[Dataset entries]
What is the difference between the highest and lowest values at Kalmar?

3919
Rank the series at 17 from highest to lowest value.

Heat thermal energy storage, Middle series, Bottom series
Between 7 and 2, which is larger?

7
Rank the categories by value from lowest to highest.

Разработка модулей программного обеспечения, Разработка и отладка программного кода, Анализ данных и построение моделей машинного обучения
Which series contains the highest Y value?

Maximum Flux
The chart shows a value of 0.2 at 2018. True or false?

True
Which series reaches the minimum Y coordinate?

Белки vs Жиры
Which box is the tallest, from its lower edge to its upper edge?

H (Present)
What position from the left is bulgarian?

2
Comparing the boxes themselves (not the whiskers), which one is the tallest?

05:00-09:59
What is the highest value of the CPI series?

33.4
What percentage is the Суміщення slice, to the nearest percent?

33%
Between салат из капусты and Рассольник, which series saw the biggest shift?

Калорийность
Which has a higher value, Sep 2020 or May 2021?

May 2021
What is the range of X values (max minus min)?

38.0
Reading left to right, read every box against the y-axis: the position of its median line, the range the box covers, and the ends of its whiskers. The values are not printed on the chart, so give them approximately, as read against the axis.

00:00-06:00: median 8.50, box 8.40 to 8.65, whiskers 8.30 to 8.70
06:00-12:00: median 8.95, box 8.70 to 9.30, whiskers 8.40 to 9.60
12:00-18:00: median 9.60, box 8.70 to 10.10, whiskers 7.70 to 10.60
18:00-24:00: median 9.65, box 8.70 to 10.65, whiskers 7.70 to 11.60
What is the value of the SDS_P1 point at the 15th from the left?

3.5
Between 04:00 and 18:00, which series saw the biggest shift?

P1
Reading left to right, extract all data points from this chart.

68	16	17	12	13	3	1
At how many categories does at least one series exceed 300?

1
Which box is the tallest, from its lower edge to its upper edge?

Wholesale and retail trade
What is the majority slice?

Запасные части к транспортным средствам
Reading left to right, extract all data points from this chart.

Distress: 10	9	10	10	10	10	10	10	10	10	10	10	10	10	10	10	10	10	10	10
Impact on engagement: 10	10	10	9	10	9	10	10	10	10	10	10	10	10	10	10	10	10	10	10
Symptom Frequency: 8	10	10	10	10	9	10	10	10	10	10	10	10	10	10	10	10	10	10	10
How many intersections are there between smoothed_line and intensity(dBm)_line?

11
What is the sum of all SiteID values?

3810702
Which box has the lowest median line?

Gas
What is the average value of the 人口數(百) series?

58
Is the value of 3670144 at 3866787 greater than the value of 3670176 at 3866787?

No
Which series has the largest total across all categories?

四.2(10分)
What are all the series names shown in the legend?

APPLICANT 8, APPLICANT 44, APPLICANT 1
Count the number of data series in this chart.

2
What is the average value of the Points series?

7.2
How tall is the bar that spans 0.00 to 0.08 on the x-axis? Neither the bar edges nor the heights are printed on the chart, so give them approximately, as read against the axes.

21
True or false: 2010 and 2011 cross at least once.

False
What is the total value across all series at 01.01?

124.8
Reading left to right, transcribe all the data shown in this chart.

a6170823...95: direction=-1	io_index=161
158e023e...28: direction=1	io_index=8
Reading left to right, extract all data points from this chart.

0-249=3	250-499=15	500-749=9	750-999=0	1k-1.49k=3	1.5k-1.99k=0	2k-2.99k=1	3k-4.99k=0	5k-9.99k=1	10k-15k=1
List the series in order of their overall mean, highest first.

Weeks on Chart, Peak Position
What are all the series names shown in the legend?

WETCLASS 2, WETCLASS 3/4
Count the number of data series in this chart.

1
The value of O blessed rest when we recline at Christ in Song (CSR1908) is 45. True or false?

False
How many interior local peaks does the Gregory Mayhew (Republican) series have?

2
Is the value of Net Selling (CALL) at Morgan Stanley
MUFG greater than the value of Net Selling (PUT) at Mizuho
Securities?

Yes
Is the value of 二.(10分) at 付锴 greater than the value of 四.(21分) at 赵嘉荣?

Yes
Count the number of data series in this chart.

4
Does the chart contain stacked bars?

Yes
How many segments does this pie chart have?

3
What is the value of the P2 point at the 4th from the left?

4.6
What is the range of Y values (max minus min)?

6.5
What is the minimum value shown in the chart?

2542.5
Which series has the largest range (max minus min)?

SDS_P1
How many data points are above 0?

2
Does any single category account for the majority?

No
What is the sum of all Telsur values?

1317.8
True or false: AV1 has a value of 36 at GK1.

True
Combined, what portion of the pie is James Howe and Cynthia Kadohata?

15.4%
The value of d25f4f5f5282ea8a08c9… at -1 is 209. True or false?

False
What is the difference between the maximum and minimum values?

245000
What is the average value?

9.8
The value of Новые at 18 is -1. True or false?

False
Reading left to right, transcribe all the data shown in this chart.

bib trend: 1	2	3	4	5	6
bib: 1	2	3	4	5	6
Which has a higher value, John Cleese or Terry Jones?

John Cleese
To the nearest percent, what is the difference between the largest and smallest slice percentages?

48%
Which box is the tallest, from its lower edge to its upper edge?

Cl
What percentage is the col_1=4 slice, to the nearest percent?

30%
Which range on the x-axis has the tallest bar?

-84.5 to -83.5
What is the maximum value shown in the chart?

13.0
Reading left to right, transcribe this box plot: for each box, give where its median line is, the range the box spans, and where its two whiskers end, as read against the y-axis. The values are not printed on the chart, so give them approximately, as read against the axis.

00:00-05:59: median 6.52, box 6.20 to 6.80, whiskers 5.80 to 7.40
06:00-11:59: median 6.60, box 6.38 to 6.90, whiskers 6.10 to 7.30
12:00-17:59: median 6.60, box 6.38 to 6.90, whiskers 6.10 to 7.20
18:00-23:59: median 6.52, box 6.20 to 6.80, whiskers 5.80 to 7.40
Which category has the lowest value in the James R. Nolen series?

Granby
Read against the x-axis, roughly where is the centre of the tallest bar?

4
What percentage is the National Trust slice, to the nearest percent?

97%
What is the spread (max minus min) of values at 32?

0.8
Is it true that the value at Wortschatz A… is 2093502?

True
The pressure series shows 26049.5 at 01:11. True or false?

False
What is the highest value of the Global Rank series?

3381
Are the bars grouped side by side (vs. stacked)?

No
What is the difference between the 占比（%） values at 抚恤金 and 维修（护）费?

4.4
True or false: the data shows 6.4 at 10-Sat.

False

### What this task involves:
Copy every one of the records above word for word, changing nothing.

### Task response:
What is the difference between the highest and lowest values at Kalmar?

3919
Rank the series at 17 from highest to lowest value.

Heat thermal energy storage, Middle series, Bottom series
Between 7 and 2, which is larger?

7
Rank the categories by value from lowest to highest.

Разработка модулей программного обеспечения, Разработка и отладка программного кода, Анализ данных и построение моделей машинного обучения
Which series contains the highest Y value?

Maximum Flux
The chart shows a value of 0.2 at 2018. True or false?

True
Which series reaches the minimum Y coordinate?

Белки vs Жиры
Which box is the tallest, from its lower edge to its upper edge?

H (Present)
What position from the left is bulgarian?

2
Comparing the boxes themselves (not the whiskers), which one is the tallest?

05:00-09:59
What is the highest value of the CPI series?

33.4
What percentage is the Суміщення slice, to the nearest percent?

33%
Between салат из капусты and Рассольник, which series saw the biggest shift?

Калорийность
Which has a higher value, Sep 2020 or May 2021?

May 2021
What is the range of X values (max minus min)?

38.0
Reading left to right, read every box against the y-axis: the position of its median line, the range the box covers, and the ends of its whiskers. The values are not printed on the chart, so give them approximately, as read against the axis.

00:00-06:00: median 8.50, box 8.40 to 8.65, whiskers 8.30 to 8.70
06:00-12:00: median 8.95, box 8.70 to 9.30, whiskers 8.40 to 9.60
12:00-18:00: median 9.60, box 8.70 to 10.10, whiskers 7.70 to 10.60
18:00-24:00: median 9.65, box 8.70 to 10.65, whiskers 7.70 to 11.60
What is the value of the SDS_P1 point at the 15th from the left?

3.5
Between 04:00 and 18:00, which series saw the biggest shift?

P1
Reading left to right, extract all data points from this chart.

68	16	17	12	13	3	1
At how many categories does at least one series exceed 300?

1
Which box is the tallest, from its lower edge to its upper edge?

Wholesale and retail trade
What is the majority slice?

Запасные части к транспортным средствам
Reading left to right, extract all data points from this chart.

Distress: 10	9	10	10	10	10	10	10	10	10	10	10	10	10	10	10	10	10	10	10
Impact on engagement: 10	10	10	9	10	9	10	10	10	10	10	10	10	10	10	10	10	10	10	10
Symptom Frequency: 8	10	10	10	10	9	10	10	10	10	10	10	10	10	10	10	10	10	10	10
How many intersections are there between smoothed_line and intensity(dBm)_line?

11
What is the sum of all SiteID values?

3810702
Which box has the lowest median line?

Gas
What is the average value of the 人口數(百) series?

58
Is the value of 3670144 at 3866787 greater than the value of 3670176 at 3866787?

No
Which series has the largest total across all categories?

四.2(10分)
What are all the series names shown in the legend?

APPLICANT 8, APPLICANT 44, APPLICANT 1
Count the number of data series in this chart.

2
What is the average value of the Points series?

7.2
How tall is the bar that spans 0.00 to 0.08 on the x-axis? Neither the bar edges nor the heights are printed on the chart, so give them approximately, as read against the axes.

21
True or false: 2010 and 2011 cross at least once.

False
What is the total value across all series at 01.01?

124.8
Reading left to right, transcribe all the data shown in this chart.

a6170823...95: direction=-1	io_index=161
158e023e...28: direction=1	io_index=8
Reading left to right, extract all data points from this chart.

0-249=3	250-499=15	500-749=9	750-999=0	1k-1.49k=3	1.5k-1.99k=0	2k-2.99k=1	3k-4.99k=0	5k-9.99k=1	10k-15k=1
List the series in order of their overall mean, highest first.

Weeks on Chart, Peak Position
What are all the series names shown in the legend?

WETCLASS 2, WETCLASS 3/4
Count the number of data series in this chart.

1
The value of O blessed rest when we recline at Christ in Song (CSR1908) is 45. True or false?

False
How many interior local peaks does the Gregory Mayhew (Republican) series have?

2
Is the value of Net Selling (CALL) at Morgan Stanley
MUFG greater than the value of Net Selling (PUT) at Mizuho
Securities?

Yes
Is the value of 二.(10分) at 付锴 greater than the value of 四.(21分) at 赵嘉荣?

Yes
Count the number of data series in this chart.

4
Does the chart contain stacked bars?

Yes
How many segments does this pie chart have?

3
What is the value of the P2 point at the 4th from the left?

4.6
What is the range of Y values (max minus min)?

6.5
What is the minimum value shown in the chart?

2542.5
Which series has the largest range (max minus min)?

SDS_P1
How many data points are above 0?

2
Does any single category account for the majority?

No
What is the sum of all Telsur values?

1317.8
True or false: AV1 has a value of 36 at GK1.

True
Combined, what portion of the pie is James Howe and Cynthia Kadohata?

15.4%
The value of d25f4f5f5282ea8a08c9… at -1 is 209. True or false?

False
What is the difference between the maximum and minimum values?

245000
What is the average value?

9.8
The value of Новые at 18 is -1. True or false?

False
Reading left to right, transcribe all the data shown in this chart.

bib trend: 1	2	3	4	5	6
bib: 1	2	3	4	5	6
Which has a higher value, John Cleese or Terry Jones?

John Cleese
To the nearest percent, what is the difference between the largest and smallest slice percentages?

48%
Which box is the tallest, from its lower edge to its upper edge?

Cl
What percentage is the col_1=4 slice, to the nearest percent?

30%
Which range on the x-axis has the tallest bar?

-84.5 to -83.5
What is the maximum value shown in the chart?

13.0
Reading left to right, transcribe this box plot: for each box, give where its median line is, the range the box spans, and where its two whiskers end, as read against the y-axis. The values are not printed on the chart, so give them approximately, as read against the axis.

00:00-05:59: median 6.52, box 6.20 to 6.80, whiskers 5.80 to 7.40
06:00-11:59: median 6.60, box 6.38 to 6.90, whiskers 6.10 to 7.30
12:00-17:59: median 6.60, box 6.38 to 6.90, whiskers 6.10 to 7.20
18:00-23:59: median 6.52, box 6.20 to 6.80, whiskers 5.80 to 7.40
Which category has the lowest value in the James R. Nolen series?

Granby
Read against the x-axis, roughly where is the centre of the tallest bar?

4
What percentage is the National Trust slice, to the nearest percent?

97%
What is the spread (max minus min) of values at 32?

0.8
Is it true that the value at Wortschatz A… is 2093502?

True
The pressure series shows 26049.5 at 01:11. True or false?

False
What is the highest value of the Global Rank series?

3381
Are the bars grouped side by side (vs. stacked)?

No
What is the difference between the 占比（%） values at 抚恤金 and 维修（护）费?

4.4
True or false: the data shows 6.4 at 10-Sat.

False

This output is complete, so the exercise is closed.